The 330,000 households who currently get the benefit will be £67 worse off on average next year.
The Welsh government says 70% of them have not paid council tax before.
The assembly has been recalled from recess to vote on the regulations for a second time on 19 December.
A previous attempt to rush them through before Christmas was blocked by some opposition AMs.
End Quote Fran Targett Director, Citizens Advice Cymru
As people's incomes go down... it's going to get tough for people to make these payments”
The regulations need to be passed so councils can continue to offer the means-tested benefit in the next financial year, starting in April 2013.
If the regulations are not approved, then no benefit will be paid and everyone will have to meet their bills in full.
But even if they are approved, benefit recipients are likely to lose out because of a cut in funding.
Of the 330,000 households in Wales currently getting the benefit, the Welsh government says 70% - around 230,000 - will have to pay council tax for the first time.
Citizens Advice Cymru director Fran Targett said at the end of the last quarter the service had seen a 136% year-on-year increase in inquiries about benefits.
"There are people who never paid [council tax] before because of 100% benefit," she said.
"With these changes they will need to pay, so there's an issue about giving them assistance with financial management and budgeting and helping them to make these payments," she said.
"As people's incomes go down - these people in work and people on benefits - it's going to get tough for people to make these payments.
"The people we are talking about who are at that stage are already on the margin at or below poverty, and large numbers of them will be families with children - £67 when you are already at or below the poverty line is impossible to find."
Ministers hoped to get the regulations approved last Wednesday at what should have been the assembly's final full meeting of the year.
But they were accused of treating the assembly with contempt by tabling hundreds of pages of technical documents around 30 minutes before the vote took place.
The regulations are necessary because the UK government is handing over responsibility for the benefit to local councils.
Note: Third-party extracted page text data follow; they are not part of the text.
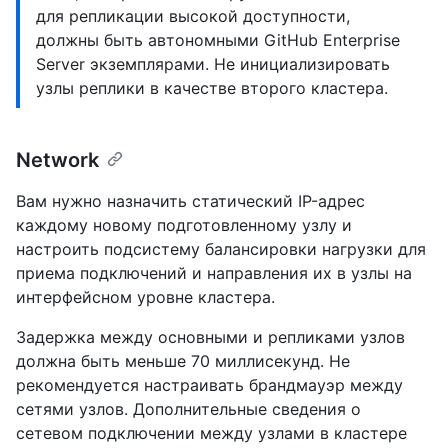
для репликации высокой доступности,
должны быть автономными GitHub Enterprise
Server экземплярами. Не инициализировать
узлы реплики в качестве второго кластера.
Network
Вам нужно назначить статический IP-адрес
каждому новому подготовленному узлу и
настроить подсистему балансировки нагрузки для
приема подключений и направления их в узлы на
интерфейсном уровне кластера.
Задержка между основными и репликами узлов
должна быть меньше 70 миллисекунд. Не
рекомендуется настраивать брандмауэр между
сетями узлов. Дополнительные сведения о
сетевом подключении между узлами в кластере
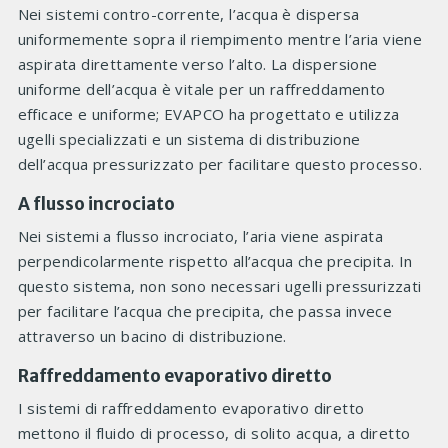
Nei sistemi contro-corrente, l’acqua è dispersa
uniformemente sopra il riempimento mentre l’aria viene
aspirata direttamente verso l’alto. La dispersione
uniforme dell’acqua è vitale per un raffreddamento
efficace e uniforme; EVAPCO ha progettato e utilizza
ugelli specializzati e un sistema di distribuzione
dell’acqua pressurizzato per facilitare questo processo.
A flusso incrociato
Nei sistemi a flusso incrociato, l’aria viene aspirata
perpendicolarmente rispetto all’acqua che precipita. In
questo sistema, non sono necessari ugelli pressurizzati
per facilitare l’acqua che precipita, che passa invece
attraverso un bacino di distribuzione.
Raffreddamento evaporativo diretto
I sistemi di raffreddamento evaporativo diretto
mettono il fluido di processo, di solito acqua, a diretto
It is also cutting the amount of funding available by about 10%.
The Welsh government says it cannot afford to make up for the shortfall of £22m.
Documents accompanying the regulations say adjusting to the new system will leave councils with one-off costs, such as for IT and staff training, of between £1.5m and £1.9m.
Because of the increased number of first-time rate payers, collection rates could deteriorate, causing a further increase in costs.
Together with other reforms to welfare and legal aid, the documents warn the changes could put more pressure on advice services.
The Welsh government says its regulations are designed to avoid a postcode lottery so the amount of benefit people are entitled to is not dependent on where they live.
The decision to recall the assembly by Presiding Officer Rosemary Butler follows an agreement between First Minister Carwyn Jones, the Liberal Democrats and Plaid Cymru.
Mr Jones said inter-party talks failed last week because "the usual channels didn't work".
They had now agreed on a way forward after Plaid and the Lib Dem asked for sufficient time for scrutiny, he said.
"We've had council tax benefit thrown at us with a 10% cut in the budget for council tax. It's very difficult to find that money in-year particularly and for the financial years to come as well," Mr Jones said.
"We will continue to look at the situation, but it certainly isn't easy to plug a gap that the Treasury themselves have created."